IMHO, looking at the new data, this issue may be caused by a belated non-zero memory failure rather than a race condition.
This often happens when tests run for the first time and either the stack memory or the malloc
memory is all zeros (the initial state offered by the OS, especially in containers). In such cases a whole family of bugs can't be detected, such as variable initialization bugs.
Later on, as malloc
starts to return junk data (which usually happens only after the free list starts to get utilized), or as the stack unfolds and the next cycle uses "dirty" memory, non-initialization issues and str*
issues (i.e., strlen
) start to raise their heads as weird bugs show up.
Looking a bit at the code, could be related to this:
https://github.com/vmg/redcarpet/blob/3e3f0b522fbe9283ba450334b5cec7a439dc0955/ext/redcarpet/markdown.c#L2774-L2778
A temporary test to see if this could fix anything would be to add:
md = malloc(sizeof(struct sd_markdown));
if (!md)
return NULL;
*md = (struct sd_markdown){0}; /* added line to test if this helps */
memcpy(&md->cb, callbacks, sizeof(struct sd_callbacks));
Or, replace with:
md = malloc(sizeof(struct sd_markdown));
if (!md)
return NULL;
*md = (struct sd_markdown){.cb = callbacks}; /* copies data and zeros out the rest */

Work order 1
Summarize the comment on memory bugs in two sentences.
The comment and the entries are unrelated to each other.

Provided records
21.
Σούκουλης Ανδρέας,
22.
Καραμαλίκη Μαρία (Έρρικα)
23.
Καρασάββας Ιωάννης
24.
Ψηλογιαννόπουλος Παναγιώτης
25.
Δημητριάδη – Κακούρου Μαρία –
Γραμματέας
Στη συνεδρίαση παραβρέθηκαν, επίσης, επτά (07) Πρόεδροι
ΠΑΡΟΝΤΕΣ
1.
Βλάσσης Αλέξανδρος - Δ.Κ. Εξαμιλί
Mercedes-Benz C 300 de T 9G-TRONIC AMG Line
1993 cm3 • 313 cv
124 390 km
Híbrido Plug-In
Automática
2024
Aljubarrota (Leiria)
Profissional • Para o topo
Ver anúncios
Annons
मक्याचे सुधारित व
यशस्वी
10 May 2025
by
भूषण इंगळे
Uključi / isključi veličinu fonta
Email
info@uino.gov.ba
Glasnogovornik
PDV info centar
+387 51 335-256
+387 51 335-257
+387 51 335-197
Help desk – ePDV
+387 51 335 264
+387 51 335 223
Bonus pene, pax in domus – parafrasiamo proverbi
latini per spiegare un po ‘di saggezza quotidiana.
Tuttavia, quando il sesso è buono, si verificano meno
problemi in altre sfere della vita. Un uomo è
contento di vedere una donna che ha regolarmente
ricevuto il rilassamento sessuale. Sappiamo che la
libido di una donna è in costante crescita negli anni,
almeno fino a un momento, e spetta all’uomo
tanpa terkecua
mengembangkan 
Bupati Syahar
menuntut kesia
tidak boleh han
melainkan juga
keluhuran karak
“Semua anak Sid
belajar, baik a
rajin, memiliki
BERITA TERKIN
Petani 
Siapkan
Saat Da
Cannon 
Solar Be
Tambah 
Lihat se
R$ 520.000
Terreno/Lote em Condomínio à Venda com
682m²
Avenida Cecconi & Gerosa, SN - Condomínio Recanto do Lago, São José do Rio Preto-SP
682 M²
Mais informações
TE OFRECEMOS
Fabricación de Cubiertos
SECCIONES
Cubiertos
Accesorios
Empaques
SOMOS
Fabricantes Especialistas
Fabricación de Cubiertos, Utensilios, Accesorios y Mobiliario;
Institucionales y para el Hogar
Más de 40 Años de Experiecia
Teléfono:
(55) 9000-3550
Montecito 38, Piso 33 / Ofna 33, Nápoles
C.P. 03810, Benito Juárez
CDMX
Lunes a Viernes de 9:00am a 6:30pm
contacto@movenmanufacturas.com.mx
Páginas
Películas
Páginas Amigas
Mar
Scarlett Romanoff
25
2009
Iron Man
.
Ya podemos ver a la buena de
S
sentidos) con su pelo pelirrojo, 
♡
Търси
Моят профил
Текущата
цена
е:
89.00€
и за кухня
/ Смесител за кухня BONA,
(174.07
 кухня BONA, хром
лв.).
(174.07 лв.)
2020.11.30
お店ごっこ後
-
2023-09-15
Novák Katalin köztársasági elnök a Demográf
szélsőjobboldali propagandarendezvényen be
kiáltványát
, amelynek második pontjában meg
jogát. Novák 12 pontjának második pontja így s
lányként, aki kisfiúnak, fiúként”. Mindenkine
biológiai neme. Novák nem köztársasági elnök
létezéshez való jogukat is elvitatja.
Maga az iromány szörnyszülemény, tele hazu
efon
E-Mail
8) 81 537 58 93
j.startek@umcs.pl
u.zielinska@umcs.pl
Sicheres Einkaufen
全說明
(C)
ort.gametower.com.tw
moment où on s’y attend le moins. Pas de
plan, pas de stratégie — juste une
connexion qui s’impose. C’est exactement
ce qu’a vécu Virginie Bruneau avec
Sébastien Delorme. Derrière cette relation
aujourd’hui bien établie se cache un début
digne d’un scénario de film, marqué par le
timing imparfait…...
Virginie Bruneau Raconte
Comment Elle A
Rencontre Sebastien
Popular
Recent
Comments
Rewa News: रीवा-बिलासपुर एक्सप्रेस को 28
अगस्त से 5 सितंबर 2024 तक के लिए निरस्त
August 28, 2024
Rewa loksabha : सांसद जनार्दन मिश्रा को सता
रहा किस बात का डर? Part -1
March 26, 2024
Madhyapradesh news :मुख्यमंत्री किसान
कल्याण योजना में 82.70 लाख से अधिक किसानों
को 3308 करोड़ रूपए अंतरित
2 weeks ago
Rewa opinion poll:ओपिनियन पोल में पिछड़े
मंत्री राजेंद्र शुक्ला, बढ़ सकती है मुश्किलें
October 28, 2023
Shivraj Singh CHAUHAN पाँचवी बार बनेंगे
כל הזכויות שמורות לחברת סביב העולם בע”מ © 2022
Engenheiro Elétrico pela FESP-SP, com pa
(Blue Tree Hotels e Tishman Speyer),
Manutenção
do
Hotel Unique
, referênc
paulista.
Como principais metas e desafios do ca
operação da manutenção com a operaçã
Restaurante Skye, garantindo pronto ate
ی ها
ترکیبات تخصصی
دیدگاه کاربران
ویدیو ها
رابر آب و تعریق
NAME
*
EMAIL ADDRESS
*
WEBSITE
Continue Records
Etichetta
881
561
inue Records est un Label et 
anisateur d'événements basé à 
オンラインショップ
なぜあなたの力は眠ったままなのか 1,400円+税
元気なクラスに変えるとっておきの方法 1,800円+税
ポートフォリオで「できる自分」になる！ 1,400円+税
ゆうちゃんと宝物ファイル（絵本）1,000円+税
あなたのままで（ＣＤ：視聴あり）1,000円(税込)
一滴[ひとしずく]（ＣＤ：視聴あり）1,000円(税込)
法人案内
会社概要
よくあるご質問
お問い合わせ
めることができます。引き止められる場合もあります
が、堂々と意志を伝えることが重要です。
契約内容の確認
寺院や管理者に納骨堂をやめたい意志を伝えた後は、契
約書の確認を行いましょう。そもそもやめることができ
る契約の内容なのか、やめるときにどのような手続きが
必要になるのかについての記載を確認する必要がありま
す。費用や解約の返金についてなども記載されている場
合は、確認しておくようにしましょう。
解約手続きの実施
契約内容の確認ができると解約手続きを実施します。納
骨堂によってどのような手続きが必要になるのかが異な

Work order 2
Output the entries from their first line up to and including the line with "Profissional • Para o topo".

Response box 1
The comment suggests the issue may come from memory that only later stops being all zeros, not from a race condition, since early test runs often get zeroed stack or malloc memory that hides initialization bugs until reused "dirty" memory exposes them. It points to a spot in the redcarpet code and proposes, as a test, zeroing the newly allocated sd_markdown struct or initializing it so the callbacks are copied and the rest is zeroed.

Response box 2
21.
Σούκουλης Ανδρέας,
22.
Καραμαλίκη Μαρία (Έρρικα)
23.
Καρασάββας Ιωάννης
24.
Ψηλογιαννόπουλος Παναγιώτης
25.
Δημητριάδη – Κακούρου Μαρία –
Γραμματέας
Στη συνεδρίαση παραβρέθηκαν, επίσης, επτά (07) Πρόεδροι
ΠΑΡΟΝΤΕΣ
1.
Βλάσσης Αλέξανδρος - Δ.Κ. Εξαμιλί
Mercedes-Benz C 300 de T 9G-TRONIC AMG Line
1993 cm3 • 313 cv
124 390 km
Híbrido Plug-In
Automática
2024
Aljubarrota (Leiria)
Profissional • Para o topo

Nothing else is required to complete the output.